Last winter Woods volunteered at a huge camp for Syrian refugees in Jordan. The year before she volunteered on a Greek island, where refugees risked their lives to cross the sea in leaky rafts, trying to flee wars and find safety and new homes in Europe.
In Greece and Jordan, the refugees had careers, homes and educations. The Rohingya didn’t have any of that, she said, because since 1982 they’ve been denied citizenship by Myanmar. They’ve had only minimal access to education, health care and better jobs, leaving them among the poorest and most unhealthy and undernourished people in the country.
“We didn’t see anyone who’d ever been vaccinated,” Woods said. “I saw a lot of illnesses I’ve never seen before.”
She saw patients with chicken pox, measles, mumps and diphtheria, which can be life threatening. Some had blindness from lack of vitamin A, rickets from lack of vitamin D and goiter from lack of iodine.
Woods met one 15-year-old boy with clubfeet, who’d walked for three days barefoot to escape Myanmar.
Despite their hardships, she said, “They seemed really resilient.” Walking to one clinic, the doctors were constantly greeted by children, calling out in run-together English, “’Hello-how-are-you-I’m-fine.’
“They’re great. They’re nice kids,” she said. “They’re friendly, cheerful, resourceful.”
One of her favorite photos shows a little boy flying a kite above the tarpaper shacks. “To me, that’s a picture of resilience,” she said.
A group of professional clowns from Sweden, volunteers with Clowns Without Borders, performed for the refugees and made kids and parents laugh. Another positive thing was seeing Bangladeshi women trained as midwives to help Rohingya women.
But Woods is worried about the refugees’ future.
“This is the worst situation I’ve seen, and it has potential to get worse,” she said. “There’s potential for outbreaks of cholera.” And they’re not citizens of Bangladesh either. “They have so little, it’s hard to see how they’ll succeed.”
If any Bozeman residents want to help, she suggested donations to MedGlobal, OBAT Helpers and UNHCR, the United Nations refugee agency.
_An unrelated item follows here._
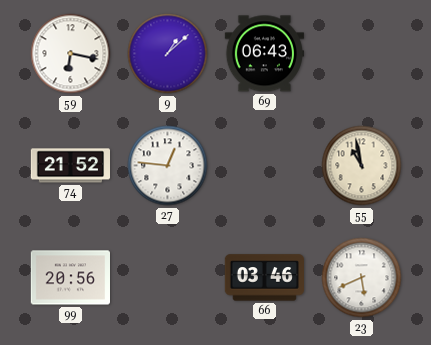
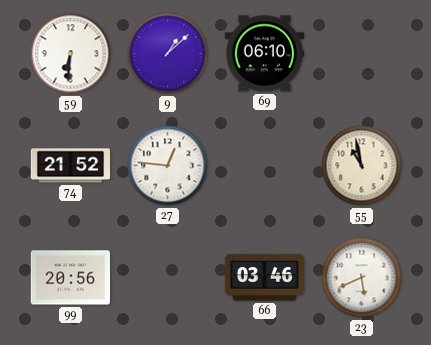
59: 6:17 -> 6:31
69: 06:43 -> 06:10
People can also advocate with Congress to support the Rohingya refuges and hold the Myanmar government accountable.
Woods had started a GoFundMe online fundraiser to help pay for her airfare to Bangladesh, but said she ended up donating it all to MedGlobal when she saw how much people were struggling.
“It inspires me,” to volunteer, she said. “I think it’s important to give back.”
She plans to share her experiences with the 75 students in the global health class she teaches.
“When I left I had a feeling there was a long road ahead,” Woods said. “There is hope because people care. Every day we saw people who selflessly helped provide food, medication, infrastructure.
“They really are relying on humanitarianism, and the kindness of strangers.”